> Problem requirements: Collect and copy in full each line in the entries below that contains the string "chandeliers" with matching case.

-- Data supplied follows --

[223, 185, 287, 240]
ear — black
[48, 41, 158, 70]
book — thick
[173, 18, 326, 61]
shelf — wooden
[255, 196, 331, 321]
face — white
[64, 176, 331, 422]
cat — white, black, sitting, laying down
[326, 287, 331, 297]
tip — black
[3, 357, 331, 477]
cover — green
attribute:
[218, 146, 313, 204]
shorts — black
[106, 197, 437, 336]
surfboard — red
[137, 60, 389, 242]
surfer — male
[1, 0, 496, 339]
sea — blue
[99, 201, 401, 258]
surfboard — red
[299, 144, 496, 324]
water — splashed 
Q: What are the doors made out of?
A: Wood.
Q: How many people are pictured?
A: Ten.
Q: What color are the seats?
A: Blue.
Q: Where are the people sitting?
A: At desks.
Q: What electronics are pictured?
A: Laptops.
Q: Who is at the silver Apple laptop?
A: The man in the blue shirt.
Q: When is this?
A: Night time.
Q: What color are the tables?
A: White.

-- Data supplied concluded --
-- Data supplied follows --

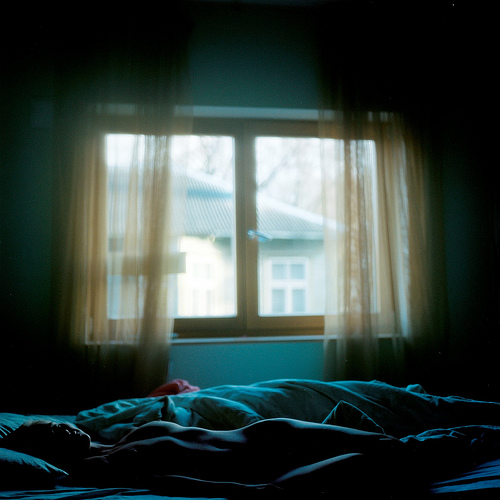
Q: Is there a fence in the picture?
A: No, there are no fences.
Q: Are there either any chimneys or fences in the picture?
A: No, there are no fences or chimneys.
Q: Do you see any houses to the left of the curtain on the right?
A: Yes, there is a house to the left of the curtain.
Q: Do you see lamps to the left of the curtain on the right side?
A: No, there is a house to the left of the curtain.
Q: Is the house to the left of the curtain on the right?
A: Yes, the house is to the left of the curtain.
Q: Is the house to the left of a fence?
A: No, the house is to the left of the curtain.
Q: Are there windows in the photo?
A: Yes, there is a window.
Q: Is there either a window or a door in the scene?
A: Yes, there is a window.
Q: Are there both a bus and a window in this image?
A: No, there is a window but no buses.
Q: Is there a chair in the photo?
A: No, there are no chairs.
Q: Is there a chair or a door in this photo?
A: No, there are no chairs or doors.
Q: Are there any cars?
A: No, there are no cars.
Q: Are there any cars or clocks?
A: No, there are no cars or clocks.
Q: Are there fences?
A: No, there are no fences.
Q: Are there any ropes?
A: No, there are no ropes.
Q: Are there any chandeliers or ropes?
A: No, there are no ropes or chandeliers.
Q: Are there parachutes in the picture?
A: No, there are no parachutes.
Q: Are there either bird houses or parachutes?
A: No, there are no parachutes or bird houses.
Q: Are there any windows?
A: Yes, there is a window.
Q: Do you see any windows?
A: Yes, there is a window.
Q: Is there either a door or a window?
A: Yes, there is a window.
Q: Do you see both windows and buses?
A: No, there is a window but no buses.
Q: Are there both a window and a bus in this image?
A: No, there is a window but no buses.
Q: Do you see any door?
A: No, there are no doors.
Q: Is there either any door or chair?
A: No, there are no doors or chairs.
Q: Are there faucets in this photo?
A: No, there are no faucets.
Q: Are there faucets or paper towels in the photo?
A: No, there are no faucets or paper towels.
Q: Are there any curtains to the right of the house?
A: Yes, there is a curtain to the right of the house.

-- Data supplied concluded --

> Solved exercise:
Q: Are there any chandeliers or ropes?
A: No, there are no ropes or chandeliers.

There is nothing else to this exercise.